-------- Source records --------
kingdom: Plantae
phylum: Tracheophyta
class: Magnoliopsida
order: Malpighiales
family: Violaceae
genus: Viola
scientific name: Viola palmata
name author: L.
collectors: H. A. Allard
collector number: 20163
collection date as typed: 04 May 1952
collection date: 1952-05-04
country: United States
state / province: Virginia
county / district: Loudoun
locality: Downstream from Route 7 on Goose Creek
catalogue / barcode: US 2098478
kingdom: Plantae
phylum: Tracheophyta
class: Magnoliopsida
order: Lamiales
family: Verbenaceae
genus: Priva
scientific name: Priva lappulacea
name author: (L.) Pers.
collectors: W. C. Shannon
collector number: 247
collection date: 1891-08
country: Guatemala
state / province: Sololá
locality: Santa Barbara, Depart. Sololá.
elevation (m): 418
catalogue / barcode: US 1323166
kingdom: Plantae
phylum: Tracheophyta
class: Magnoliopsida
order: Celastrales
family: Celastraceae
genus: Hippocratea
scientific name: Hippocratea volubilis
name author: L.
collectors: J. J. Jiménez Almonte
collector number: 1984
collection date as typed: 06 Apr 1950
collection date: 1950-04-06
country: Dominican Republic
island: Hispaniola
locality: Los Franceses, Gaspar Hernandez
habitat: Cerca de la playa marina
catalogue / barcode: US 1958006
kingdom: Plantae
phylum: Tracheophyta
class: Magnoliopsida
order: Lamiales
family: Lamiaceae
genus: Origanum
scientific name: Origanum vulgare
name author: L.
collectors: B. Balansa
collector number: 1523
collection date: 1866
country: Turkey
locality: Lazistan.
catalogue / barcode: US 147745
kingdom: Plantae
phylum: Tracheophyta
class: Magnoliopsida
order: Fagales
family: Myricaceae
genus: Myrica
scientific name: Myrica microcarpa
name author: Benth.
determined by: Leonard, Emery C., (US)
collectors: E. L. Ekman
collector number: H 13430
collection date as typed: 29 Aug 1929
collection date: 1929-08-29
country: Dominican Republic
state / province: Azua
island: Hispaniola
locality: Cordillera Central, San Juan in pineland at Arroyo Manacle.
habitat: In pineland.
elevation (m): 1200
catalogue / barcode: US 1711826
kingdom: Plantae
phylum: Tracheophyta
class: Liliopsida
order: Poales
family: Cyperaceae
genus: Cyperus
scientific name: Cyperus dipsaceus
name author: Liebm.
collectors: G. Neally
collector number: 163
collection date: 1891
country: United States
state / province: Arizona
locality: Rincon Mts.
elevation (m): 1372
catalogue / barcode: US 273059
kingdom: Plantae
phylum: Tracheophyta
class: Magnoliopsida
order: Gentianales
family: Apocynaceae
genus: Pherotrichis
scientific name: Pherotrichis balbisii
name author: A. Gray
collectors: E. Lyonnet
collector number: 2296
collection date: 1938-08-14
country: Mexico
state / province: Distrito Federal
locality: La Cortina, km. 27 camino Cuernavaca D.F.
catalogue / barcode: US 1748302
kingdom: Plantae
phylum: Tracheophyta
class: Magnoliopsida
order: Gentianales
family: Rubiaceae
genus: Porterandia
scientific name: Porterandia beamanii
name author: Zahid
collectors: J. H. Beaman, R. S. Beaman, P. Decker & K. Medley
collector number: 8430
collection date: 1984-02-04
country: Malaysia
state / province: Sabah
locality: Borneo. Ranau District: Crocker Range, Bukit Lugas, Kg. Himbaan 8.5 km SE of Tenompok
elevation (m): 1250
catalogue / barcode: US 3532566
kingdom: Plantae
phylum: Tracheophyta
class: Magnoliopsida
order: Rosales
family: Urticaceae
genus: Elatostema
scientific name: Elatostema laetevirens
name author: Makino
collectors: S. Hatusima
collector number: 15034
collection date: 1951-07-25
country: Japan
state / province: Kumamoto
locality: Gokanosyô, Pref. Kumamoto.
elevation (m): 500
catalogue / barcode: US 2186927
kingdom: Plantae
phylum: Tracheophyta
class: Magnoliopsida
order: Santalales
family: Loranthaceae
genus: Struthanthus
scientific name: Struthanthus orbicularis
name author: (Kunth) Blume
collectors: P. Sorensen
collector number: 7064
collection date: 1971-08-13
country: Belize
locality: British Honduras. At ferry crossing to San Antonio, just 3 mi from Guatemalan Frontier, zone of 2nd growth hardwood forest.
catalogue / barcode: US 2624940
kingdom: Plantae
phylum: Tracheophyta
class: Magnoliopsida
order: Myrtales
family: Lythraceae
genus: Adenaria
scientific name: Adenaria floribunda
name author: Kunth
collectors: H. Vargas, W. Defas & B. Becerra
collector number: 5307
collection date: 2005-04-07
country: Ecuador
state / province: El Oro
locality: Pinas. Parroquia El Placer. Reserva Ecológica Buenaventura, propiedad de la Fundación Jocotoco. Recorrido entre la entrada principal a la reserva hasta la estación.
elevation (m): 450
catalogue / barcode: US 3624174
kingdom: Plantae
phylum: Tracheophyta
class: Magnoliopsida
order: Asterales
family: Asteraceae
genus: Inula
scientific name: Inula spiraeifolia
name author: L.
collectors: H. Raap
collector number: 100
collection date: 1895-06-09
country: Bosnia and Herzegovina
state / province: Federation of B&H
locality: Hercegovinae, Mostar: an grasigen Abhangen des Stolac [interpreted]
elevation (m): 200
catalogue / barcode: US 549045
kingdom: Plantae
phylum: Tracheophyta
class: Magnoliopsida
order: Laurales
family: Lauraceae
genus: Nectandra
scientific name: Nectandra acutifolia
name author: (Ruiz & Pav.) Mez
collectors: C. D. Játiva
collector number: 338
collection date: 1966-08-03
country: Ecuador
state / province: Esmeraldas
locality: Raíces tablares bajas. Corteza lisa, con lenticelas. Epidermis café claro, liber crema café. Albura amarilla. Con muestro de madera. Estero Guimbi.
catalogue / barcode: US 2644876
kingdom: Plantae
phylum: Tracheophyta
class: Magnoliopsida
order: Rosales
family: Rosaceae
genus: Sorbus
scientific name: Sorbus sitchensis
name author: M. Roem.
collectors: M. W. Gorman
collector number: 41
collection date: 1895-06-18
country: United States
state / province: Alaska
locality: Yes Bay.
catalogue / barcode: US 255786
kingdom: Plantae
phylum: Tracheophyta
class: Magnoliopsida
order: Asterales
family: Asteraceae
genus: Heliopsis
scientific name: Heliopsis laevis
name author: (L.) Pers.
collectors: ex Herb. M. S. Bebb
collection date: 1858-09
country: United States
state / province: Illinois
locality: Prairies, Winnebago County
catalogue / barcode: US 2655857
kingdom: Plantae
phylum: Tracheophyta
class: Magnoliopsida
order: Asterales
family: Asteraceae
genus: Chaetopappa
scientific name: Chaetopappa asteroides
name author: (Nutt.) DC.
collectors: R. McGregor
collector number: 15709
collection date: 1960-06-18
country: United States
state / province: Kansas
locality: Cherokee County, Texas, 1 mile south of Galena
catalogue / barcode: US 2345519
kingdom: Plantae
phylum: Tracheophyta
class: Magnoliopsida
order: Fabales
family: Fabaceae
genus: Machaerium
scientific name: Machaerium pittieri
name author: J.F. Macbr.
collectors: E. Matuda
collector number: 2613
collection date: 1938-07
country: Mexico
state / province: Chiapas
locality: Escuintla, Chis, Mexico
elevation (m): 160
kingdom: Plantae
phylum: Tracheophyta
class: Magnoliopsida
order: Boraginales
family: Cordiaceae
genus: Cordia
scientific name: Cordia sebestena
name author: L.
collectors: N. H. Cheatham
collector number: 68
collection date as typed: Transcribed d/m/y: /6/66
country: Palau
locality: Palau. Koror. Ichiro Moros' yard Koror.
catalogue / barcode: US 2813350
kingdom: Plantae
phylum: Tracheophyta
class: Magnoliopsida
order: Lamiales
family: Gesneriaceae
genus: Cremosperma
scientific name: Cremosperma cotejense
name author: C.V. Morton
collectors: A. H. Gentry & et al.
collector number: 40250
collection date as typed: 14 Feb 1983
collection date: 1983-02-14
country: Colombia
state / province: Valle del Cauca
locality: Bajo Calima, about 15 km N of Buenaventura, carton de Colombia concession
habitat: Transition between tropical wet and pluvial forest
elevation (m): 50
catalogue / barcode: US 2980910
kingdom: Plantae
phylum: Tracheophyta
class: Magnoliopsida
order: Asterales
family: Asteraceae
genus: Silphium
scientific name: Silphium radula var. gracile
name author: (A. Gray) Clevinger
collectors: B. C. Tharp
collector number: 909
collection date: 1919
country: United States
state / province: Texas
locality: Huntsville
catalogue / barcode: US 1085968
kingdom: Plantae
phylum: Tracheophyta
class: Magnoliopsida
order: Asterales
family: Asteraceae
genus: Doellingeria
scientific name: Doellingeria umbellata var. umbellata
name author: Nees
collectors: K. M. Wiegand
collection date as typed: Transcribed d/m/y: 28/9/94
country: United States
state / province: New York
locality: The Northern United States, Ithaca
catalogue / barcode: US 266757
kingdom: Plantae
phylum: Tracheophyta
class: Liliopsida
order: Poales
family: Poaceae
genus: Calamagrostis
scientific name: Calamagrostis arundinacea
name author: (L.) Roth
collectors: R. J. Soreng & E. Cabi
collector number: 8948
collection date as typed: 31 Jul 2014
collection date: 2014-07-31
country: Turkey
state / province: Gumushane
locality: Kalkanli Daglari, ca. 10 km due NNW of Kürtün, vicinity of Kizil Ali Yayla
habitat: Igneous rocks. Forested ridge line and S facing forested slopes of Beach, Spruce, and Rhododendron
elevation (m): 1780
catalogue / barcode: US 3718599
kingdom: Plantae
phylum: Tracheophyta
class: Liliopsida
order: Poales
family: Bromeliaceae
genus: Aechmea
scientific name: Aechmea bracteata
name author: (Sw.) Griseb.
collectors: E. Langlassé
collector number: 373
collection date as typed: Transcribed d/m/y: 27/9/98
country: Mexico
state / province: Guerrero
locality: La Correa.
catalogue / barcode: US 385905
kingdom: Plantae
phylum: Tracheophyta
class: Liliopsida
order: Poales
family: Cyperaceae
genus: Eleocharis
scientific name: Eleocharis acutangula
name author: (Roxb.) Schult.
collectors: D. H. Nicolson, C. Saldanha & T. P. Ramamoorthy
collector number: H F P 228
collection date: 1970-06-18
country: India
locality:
--------
● **What the exercise asks**:
Copy out the rows verbatim from the line containing "genus: Chaetopappa" through the line containing "collection date: 1938-07", with both lines included.

● **Exercise answer**:
genus: Chaetopappa
scientific name: Chaetopappa asteroides
name author: (Nutt.) DC.
collectors: R. McGregor
collector number: 15709
collection date: 1960-06-18
country: United States
state / province: Kansas
locality: Cherokee County, Texas, 1 mile south of Galena
catalogue / barcode: US 2345519
kingdom: Plantae
phylum: Tracheophyta
class: Magnoliopsida
order: Fabales
family: Fabaceae
genus: Machaerium
scientific name: Machaerium pittieri
name author: J.F. Macbr.
collectors: E. Matuda
collector number: 2613
collection date: 1938-07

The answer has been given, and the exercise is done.